This project parses, cleans, and analyzes the Ford GoBike dataset from Kaggle. The current scope includes analysis and visualization of rider use patterns to understand peak use times and ride duration.
Local deployment can be accomplished by creating a virtual environment using Python 3.11 and installing the necessary dependencies as described below.
Install dependencies from the terminal using the following command: pip install -r requirements.txt
OR
Manually install the following:
- Python 3.11
- Jupyter notebook 6.5.4
The following third-party Python libraries were used:
- NumPy 1.26.4
- Pandas 2.2.1
- Seaborn 0.13.2
- Matplotlib 3.8.3
To run this project, download and unzip the following files:
- 201902-fordgobike-tripdata.csv.zip (Raw dataset)

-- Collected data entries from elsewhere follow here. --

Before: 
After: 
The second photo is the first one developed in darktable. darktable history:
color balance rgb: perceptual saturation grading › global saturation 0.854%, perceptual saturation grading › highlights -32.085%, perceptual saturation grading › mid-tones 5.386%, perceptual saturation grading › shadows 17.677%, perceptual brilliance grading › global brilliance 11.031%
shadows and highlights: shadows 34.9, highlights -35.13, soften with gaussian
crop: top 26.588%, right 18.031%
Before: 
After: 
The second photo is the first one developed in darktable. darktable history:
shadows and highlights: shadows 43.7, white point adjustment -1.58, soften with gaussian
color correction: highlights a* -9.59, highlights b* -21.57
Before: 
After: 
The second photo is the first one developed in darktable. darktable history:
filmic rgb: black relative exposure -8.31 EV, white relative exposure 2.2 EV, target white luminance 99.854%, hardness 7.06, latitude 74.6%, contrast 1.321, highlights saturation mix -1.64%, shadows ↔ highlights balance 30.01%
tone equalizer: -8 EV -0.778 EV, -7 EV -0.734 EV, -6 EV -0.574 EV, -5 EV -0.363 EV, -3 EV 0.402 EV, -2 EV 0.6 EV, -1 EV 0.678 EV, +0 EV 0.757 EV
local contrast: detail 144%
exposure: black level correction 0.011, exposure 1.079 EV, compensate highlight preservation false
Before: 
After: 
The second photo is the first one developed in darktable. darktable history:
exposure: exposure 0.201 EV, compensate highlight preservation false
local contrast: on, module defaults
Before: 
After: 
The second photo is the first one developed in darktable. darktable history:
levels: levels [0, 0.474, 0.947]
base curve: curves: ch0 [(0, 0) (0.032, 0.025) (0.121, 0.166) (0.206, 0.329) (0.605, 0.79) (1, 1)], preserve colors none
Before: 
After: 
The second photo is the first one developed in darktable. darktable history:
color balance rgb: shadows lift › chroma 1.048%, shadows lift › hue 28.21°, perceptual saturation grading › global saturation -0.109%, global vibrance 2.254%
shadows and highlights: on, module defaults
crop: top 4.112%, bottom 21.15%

- expl_plot_df.csv.zip (Clean dataset)
- ebike_use_eda.ipynb (EDA notebook)
- ebike_use_summary.ipynb (Summary notebook)
Open the EDA notebook in Jupyter Notebook and run the code to parse, clean, and analyze the raw data. Open the Summary notebook in Jupyter Notebook and run the code to create explanatory visualizations of the data analyzed in the EDA notebook.
Contributions and suggestions are welcome and may be submitted by forking this project and submitting a pull request through GitHub.